EXERCISE DETAILS: Reproduce the entries below exactly, but only from the line containing "before mainnet deployment." to the line containing "and gas efficiency*", inclusive.

DATA EXCERPTS:
.....
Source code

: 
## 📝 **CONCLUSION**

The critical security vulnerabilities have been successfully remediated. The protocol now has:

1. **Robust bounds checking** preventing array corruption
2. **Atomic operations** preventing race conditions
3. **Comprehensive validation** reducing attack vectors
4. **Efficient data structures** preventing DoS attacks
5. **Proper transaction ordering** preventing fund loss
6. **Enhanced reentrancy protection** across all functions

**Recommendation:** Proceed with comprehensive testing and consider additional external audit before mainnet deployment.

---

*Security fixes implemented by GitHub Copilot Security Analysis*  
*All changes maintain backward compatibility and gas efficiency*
.....
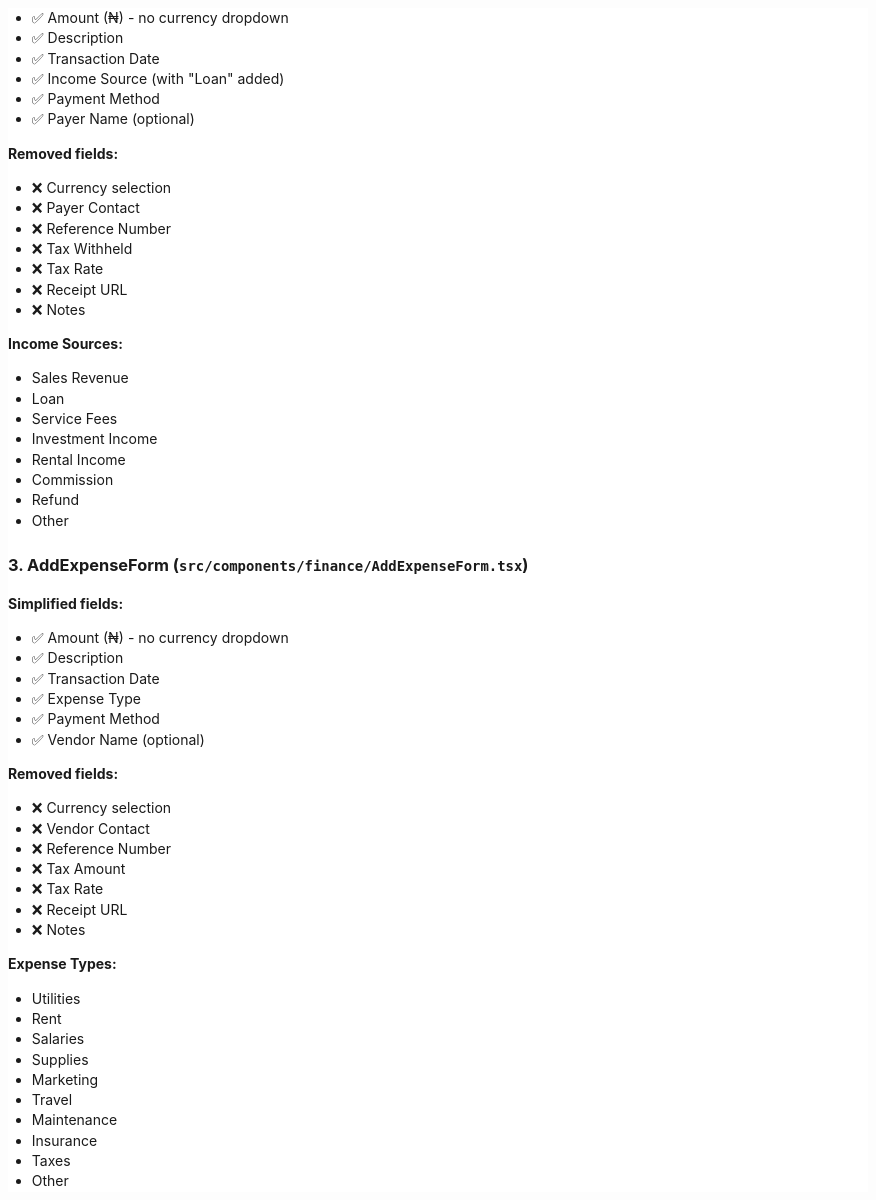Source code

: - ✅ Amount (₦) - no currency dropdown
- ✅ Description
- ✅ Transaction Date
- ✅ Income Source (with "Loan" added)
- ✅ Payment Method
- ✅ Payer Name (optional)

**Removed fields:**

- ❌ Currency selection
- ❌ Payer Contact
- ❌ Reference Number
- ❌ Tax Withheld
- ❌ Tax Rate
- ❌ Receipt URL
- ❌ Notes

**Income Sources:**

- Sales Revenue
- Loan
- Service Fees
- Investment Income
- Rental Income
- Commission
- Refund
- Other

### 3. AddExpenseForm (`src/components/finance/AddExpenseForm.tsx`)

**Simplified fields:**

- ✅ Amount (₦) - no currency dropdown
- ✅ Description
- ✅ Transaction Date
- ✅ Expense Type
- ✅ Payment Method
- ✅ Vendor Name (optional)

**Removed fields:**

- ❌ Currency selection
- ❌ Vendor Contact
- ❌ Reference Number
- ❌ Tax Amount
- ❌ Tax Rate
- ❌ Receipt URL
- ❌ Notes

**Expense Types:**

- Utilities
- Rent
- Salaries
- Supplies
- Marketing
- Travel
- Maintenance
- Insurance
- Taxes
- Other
.....
EXERCISE OUTPUT:
**Recommendation:** Proceed with comprehensive testing and consider additional external audit before mainnet deployment.

---

*Security fixes implemented by GitHub Copilot Security Analysis*  
*All changes maintain backward compatibility and gas efficiency*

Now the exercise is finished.